#### WORKING DATA
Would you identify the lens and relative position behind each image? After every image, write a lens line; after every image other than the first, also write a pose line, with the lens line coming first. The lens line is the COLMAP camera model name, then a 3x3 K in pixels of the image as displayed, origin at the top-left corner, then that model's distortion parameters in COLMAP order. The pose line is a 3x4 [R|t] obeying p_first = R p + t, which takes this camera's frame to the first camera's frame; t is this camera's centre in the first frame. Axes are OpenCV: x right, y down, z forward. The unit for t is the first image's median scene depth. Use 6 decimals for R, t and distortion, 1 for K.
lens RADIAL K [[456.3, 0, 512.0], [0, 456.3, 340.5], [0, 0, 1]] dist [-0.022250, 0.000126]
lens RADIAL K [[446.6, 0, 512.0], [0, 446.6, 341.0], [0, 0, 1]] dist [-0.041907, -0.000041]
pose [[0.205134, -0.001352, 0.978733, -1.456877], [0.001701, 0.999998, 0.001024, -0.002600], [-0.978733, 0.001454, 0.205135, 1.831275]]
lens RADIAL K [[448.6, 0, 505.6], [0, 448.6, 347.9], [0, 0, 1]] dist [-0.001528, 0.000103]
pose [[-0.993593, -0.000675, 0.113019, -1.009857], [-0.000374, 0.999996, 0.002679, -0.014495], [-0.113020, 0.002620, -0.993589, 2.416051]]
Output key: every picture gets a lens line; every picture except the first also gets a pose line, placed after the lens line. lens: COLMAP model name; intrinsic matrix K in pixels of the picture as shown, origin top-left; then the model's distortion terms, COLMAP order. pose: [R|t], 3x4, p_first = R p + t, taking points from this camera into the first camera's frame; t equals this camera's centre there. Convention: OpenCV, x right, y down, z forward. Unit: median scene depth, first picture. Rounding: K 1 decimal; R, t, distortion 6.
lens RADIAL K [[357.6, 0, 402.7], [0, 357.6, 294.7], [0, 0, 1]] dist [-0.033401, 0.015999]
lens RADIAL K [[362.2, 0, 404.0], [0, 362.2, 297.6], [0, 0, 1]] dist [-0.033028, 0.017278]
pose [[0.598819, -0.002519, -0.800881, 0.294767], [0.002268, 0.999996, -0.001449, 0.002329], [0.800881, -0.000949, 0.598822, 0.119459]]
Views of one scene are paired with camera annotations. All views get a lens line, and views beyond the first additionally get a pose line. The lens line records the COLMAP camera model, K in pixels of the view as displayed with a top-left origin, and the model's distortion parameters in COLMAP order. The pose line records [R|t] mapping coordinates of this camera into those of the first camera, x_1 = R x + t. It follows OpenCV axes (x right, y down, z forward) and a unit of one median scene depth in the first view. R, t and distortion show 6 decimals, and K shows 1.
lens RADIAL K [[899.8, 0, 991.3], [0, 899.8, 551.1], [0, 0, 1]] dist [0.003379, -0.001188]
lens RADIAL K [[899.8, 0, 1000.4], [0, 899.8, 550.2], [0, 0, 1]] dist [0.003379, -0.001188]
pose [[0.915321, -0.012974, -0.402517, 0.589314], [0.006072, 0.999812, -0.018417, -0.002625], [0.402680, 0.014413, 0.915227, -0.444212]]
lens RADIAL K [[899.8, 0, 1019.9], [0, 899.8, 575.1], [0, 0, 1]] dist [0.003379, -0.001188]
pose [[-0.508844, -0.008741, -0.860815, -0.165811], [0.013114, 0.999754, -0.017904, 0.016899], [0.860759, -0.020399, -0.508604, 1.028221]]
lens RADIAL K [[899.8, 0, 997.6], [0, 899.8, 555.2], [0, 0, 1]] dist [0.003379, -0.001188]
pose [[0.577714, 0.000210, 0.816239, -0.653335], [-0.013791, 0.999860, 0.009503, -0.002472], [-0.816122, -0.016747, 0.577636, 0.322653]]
########
EXERCISE BRIEF:
Reproduce the full set of records precisely.

WRITTEN RESPONSE:
Would you identify the lens and relative position behind each image? After every image, write a lens line; after every image other than the first, also write a pose line, with the lens line coming first. The lens line is the COLMAP camera model name, then a 3x3 K in pixels of the image as displayed, origin at the top-left corner, then that model's distortion parameters in COLMAP order. The pose line is a 3x4 [R|t] obeying p_first = R p + t, which takes this camera's frame to the first camera's frame; t is this camera's centre in the first frame. Axes are OpenCV: x right, y down, z forward. The unit for t is the first image's median scene depth. Use 6 decimals for R, t and distortion, 1 for K.
lens RADIAL K [[456.3, 0, 512.0], [0, 456.3, 340.5], [0, 0, 1]] dist [-0.022250, 0.000126]
lens RADIAL K [[446.6, 0, 512.0], [0, 446.6, 341.0], [0, 0, 1]] dist [-0.041907, -0.000041]
pose [[0.205134, -0.001352, 0.978733, -1.456877], [0.001701, 0.999998, 0.001024, -0.002600], [-0.978733, 0.001454, 0.205135, 1.831275]]
lens RADIAL K [[448.6, 0, 505.6], [0, 448.6, 347.9], [0, 0, 1]] dist [-0.001528, 0.000103]
pose [[-0.993593, -0.000675, 0.113019, -1.009857], [-0.000374, 0.999996, 0.002679, -0.014495], [-0.113020, 0.002620, -0.993589, 2.416051]]
Output key: every picture gets a lens line; every picture except the first also gets a pose line, placed after the lens line. lens: COLMAP model name; intrinsic matrix K in pixels of the picture as shown, origin top-left; then the model's distortion terms, COLMAP order. pose: [R|t], 3x4, p_first = R p + t, taking points from this camera into the first camera's frame; t equals this camera's centre there. Convention: OpenCV, x right, y down, z forward. Unit: median scene depth, first picture. Rounding: K 1 decimal; R, t, distortion 6.
lens RADIAL K [[357.6, 0, 402.7], [0, 357.6, 294.7], [0, 0, 1]] dist [-0.033401, 0.015999]
lens RADIAL K [[362.2, 0, 404.0], [0, 362.2, 297.6], [0, 0, 1]] dist [-0.033028, 0.017278]
pose [[0.598819, -0.002519, -0.800881, 0.294767], [0.002268, 0.999996, -0.001449, 0.002329], [0.800881, -0.000949, 0.598822, 0.119459]]
Views of one scene are paired with camera annotations. All views get a lens line, and views beyond the first additionally get a pose line. The lens line records the COLMAP camera model, K in pixels of the view as displayed with a top-left origin, and the model's distortion parameters in COLMAP order. The pose line records [R|t] mapping coordinates of this camera into those of the first camera, x_1 = R x + t. It follows OpenCV axes (x right, y down, z forward) and a unit of one median scene depth in the first view. R, t and distortion show 6 decimals, and K shows 1.
lens RADIAL K [[899.8, 0, 991.3], [0, 899.8, 551.1], [0, 0, 1]] dist [0.003379, -0.001188]
lens RADIAL K [[899.8, 0, 1000.4], [0, 899.8, 550.2], [0, 0, 1]] dist [0.003379, -0.001188]
pose [[0.915321, -0.012974, -0.402517, 0.589314], [0.006072, 0.999812, -0.018417, -0.002625], [0.402680, 0.014413, 0.915227, -0.444212]]
lens RADIAL K [[899.8, 0, 1019.9], [0, 899.8, 575.1], [0, 0, 1]] dist [0.003379, -0.001188]
pose [[-0.508844, -0.008741, -0.860815, -0.165811], [0.013114, 0.999754, -0.017904, 0.016899], [0.860759, -0.020399, -0.508604, 1.028221]]
lens RADIAL K [[899.8, 0, 997.6], [0, 899.8, 555.2], [0, 0, 1]] dist [0.003379, -0.001188]
pose [[0.577714, 0.000210, 0.816239, -0.653335], [-0.013791, 0.999860, 0.009503, -0.002472], [-0.816122, -0.016747, 0.577636, 0.322653]]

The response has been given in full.